Any more questions, you can PM me. Sorry about all the useless posts in this thread.


----------



## anthony jackson (Jul 16, 2002)

> You consider that going out of someones way to answer a question? Thats just being an asshole. You know what your guys problem is on this forum, your too quick to scream SEARCH. Just tell the guy his fucking answer. Or shit, heres a better idea, dont tell him shit. Just keep screaming search EVERYTIME someone says something. I mean since everything has been talked about before theres no use in keeping this forum alive. It'll just be turned into a reasearch site. Personally, I like the first idea better. Jesus, some people just need to get their head out of their ass. The rest of us cant get ours up there far enough to see from their point of view.


DAMN Forsake' gettem! Thats right yall please try not to scream search all the time! it will rum some of the newbies off the board, and just piss others of them off! i for one dont want the forum to die, and turn into another research web sight! nissan has enough of them! Personally, i will answer the question 100 times if 100 different people ask!
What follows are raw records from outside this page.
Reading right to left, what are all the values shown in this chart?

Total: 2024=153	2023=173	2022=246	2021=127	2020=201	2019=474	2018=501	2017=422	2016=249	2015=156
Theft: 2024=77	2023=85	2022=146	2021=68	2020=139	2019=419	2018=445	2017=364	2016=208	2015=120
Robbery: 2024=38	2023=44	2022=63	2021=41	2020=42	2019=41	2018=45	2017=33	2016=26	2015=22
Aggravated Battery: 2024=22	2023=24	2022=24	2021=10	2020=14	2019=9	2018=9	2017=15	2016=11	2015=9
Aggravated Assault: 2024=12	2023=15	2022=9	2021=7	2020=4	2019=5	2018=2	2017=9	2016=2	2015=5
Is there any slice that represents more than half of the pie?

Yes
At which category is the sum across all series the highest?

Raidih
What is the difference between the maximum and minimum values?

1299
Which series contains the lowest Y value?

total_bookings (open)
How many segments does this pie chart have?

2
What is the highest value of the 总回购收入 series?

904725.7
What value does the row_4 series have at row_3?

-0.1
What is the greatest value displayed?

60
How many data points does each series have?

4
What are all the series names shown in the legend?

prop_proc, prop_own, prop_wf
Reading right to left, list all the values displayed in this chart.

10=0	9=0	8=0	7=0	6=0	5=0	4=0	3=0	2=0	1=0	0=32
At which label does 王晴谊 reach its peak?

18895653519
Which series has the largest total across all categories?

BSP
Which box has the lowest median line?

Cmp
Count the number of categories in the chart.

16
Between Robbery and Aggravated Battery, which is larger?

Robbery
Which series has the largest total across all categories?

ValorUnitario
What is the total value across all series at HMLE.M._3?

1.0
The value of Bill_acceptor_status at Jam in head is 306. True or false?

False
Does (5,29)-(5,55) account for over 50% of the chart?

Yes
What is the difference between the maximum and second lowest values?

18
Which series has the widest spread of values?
WHY? cuse, its a different person, and it will be their first time! i remembered getting bashed for it when i first joined the boards, but anyway! just answer questions, please, purdy please! with sugar on top


----------



## themudboy (Sep 5, 2002)

Dude, just buy an ECU from JWT to save the hassel. I just sent them an SE-R ECU to be re-maped. But anyways, just buy a JWT ECU.


----------